Please keep to the lines below from the one with "root of tail: (695, 548)" through the one with "right eye: (533, 208)", and restate them word for word, ends included.

** RECORDS FOR THIS TASK **
┏━━

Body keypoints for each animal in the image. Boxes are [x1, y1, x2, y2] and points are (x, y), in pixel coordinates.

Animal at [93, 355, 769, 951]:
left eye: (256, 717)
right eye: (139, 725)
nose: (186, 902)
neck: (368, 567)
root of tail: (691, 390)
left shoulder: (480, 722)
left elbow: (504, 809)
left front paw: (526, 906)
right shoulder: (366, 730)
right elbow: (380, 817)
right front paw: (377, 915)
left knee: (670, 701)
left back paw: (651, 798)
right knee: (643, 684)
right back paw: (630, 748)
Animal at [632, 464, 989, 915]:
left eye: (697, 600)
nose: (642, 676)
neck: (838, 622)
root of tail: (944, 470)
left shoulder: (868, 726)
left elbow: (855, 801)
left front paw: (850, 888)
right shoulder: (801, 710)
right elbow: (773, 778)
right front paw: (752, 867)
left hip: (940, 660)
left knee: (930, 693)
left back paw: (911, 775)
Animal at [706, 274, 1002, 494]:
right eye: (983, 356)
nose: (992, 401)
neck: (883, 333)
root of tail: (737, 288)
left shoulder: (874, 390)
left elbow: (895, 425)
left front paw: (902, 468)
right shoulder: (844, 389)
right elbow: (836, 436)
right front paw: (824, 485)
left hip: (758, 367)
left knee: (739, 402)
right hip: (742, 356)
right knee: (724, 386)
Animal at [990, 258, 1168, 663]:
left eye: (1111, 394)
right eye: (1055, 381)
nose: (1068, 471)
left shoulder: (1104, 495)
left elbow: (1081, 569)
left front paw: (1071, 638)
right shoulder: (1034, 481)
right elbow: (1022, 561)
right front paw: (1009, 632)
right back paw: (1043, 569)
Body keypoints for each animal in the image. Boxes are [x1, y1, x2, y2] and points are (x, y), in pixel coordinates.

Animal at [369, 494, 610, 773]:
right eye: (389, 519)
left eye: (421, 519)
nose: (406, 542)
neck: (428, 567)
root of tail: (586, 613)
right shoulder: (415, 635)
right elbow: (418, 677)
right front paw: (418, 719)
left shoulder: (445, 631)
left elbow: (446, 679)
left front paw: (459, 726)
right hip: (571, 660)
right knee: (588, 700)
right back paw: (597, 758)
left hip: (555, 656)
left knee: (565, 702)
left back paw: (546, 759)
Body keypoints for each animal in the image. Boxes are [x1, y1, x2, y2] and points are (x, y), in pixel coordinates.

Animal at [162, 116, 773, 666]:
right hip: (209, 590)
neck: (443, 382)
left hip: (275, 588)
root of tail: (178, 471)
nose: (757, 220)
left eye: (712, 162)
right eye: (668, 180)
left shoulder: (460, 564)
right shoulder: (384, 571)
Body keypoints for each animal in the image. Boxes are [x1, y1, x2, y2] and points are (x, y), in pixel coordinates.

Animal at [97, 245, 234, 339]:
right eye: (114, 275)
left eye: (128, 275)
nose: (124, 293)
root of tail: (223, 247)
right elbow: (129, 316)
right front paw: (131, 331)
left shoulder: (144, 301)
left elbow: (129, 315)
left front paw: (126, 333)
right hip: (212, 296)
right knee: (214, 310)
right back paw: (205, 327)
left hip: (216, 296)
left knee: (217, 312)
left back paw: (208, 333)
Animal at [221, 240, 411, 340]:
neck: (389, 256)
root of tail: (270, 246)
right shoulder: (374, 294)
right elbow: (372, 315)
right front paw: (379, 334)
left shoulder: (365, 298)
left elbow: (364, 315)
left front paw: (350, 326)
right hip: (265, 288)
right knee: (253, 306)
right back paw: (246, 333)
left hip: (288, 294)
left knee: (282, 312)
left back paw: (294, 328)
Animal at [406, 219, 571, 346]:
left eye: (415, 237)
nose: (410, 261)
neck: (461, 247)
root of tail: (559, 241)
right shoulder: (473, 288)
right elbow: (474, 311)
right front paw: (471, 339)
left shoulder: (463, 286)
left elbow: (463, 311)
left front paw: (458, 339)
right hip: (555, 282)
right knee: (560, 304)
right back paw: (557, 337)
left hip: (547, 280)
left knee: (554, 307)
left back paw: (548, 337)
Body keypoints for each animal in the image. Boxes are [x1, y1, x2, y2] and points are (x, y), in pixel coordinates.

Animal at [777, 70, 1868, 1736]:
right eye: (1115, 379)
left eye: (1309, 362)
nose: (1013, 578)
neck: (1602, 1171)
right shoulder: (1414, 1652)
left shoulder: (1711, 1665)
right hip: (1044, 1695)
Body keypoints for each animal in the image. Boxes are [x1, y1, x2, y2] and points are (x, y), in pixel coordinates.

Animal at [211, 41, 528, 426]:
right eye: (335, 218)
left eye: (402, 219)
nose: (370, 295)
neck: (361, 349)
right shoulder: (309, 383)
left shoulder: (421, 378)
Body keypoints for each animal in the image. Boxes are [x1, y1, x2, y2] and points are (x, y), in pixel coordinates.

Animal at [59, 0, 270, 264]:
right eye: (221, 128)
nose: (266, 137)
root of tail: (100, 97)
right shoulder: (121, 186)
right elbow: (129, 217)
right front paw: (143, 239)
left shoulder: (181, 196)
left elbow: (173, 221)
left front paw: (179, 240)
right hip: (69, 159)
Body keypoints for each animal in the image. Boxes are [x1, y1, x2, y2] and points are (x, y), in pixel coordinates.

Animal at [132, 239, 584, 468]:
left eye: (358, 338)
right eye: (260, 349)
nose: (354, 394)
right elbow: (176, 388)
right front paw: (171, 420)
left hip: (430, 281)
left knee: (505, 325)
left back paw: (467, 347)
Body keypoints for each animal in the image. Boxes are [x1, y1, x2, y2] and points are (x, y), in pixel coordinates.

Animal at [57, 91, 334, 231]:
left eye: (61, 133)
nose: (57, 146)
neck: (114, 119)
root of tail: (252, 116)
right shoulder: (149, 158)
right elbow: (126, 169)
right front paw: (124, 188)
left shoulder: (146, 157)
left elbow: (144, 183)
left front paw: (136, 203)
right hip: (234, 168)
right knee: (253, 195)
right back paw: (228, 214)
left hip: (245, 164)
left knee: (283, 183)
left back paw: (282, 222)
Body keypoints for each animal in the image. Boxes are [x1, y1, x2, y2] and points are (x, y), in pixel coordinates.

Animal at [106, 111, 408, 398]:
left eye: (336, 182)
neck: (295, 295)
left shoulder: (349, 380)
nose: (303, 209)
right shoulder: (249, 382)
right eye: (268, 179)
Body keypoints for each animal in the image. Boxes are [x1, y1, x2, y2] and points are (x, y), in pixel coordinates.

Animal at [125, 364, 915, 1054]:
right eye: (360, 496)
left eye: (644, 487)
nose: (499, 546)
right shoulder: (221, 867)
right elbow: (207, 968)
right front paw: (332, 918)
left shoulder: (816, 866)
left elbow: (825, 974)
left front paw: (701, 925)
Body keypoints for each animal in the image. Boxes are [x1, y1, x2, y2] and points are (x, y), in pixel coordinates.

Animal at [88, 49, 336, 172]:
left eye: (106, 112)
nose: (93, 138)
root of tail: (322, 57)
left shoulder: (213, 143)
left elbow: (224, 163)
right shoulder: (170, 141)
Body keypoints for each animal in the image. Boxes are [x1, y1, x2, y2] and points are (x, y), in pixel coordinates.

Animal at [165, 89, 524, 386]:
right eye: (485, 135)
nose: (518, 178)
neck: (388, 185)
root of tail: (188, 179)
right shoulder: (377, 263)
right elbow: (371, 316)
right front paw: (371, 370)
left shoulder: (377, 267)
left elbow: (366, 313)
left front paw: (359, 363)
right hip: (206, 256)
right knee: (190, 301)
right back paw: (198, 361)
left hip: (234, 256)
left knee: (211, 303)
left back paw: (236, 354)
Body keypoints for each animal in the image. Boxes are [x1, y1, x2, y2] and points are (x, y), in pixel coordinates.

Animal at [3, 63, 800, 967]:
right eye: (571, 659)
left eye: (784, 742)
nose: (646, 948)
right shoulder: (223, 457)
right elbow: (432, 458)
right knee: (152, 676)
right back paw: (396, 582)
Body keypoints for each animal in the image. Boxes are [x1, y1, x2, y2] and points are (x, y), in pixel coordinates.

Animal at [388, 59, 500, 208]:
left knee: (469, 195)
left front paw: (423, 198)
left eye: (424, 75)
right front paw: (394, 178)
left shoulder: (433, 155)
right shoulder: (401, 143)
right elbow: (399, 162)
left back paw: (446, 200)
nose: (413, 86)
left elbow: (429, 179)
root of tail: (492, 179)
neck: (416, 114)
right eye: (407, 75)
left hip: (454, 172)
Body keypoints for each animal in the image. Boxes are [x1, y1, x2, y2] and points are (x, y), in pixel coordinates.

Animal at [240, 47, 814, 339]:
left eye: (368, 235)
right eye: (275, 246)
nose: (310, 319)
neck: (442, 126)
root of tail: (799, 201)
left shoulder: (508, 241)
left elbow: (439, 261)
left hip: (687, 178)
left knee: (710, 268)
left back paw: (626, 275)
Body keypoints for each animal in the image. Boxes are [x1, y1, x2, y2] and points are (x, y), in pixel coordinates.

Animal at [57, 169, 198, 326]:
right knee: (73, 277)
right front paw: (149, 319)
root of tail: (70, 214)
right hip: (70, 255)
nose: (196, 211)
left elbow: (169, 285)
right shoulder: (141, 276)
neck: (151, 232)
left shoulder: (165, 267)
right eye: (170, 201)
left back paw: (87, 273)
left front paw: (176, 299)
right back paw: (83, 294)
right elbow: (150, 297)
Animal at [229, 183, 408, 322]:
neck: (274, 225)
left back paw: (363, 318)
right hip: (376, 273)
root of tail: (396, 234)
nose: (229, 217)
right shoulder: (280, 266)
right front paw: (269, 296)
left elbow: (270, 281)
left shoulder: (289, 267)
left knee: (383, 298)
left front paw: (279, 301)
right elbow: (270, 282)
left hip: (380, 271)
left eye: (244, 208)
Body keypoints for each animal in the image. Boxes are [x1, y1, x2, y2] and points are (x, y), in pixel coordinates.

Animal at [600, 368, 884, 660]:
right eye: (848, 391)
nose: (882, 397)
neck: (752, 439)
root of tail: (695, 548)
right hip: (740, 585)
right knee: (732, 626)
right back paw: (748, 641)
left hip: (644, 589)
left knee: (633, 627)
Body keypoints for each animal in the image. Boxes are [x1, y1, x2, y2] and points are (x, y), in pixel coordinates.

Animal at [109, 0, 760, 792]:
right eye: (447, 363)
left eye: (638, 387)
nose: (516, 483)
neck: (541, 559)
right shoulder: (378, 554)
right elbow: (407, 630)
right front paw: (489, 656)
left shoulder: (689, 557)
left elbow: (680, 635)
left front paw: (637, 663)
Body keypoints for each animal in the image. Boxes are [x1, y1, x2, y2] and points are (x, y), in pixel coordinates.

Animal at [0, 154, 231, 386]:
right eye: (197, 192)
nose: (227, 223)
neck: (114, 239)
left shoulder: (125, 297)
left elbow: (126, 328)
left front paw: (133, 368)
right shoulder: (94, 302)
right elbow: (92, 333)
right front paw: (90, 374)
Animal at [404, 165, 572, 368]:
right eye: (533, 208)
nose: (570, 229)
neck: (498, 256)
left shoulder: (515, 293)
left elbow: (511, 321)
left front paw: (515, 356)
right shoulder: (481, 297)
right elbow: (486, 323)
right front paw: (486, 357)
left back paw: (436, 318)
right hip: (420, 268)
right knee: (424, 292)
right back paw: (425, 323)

┗━━

** TASK ANSWER **
root of tail: (695, 548)
right hip: (740, 585)
right knee: (732, 626)
right back paw: (748, 641)
left hip: (644, 589)
left knee: (633, 627)
Body keypoints for each animal in the image. Boxes are [x1, y1, x2, y2] and points are (x, y), in pixel coordinates.

Animal at [109, 0, 760, 792]:
right eye: (447, 363)
left eye: (638, 387)
nose: (516, 483)
neck: (541, 559)
right shoulder: (378, 554)
right elbow: (407, 630)
right front paw: (489, 656)
left shoulder: (689, 557)
left elbow: (680, 635)
left front paw: (637, 663)
Body keypoints for each animal in the image. Boxes are [x1, y1, x2, y2] and points are (x, y), in pixel coordinates.

Animal at [0, 154, 231, 386]:
right eye: (197, 192)
nose: (227, 223)
neck: (114, 239)
left shoulder: (125, 297)
left elbow: (126, 328)
left front paw: (133, 368)
right shoulder: (94, 302)
right elbow: (92, 333)
right front paw: (90, 374)
Animal at [404, 165, 572, 368]:
right eye: (533, 208)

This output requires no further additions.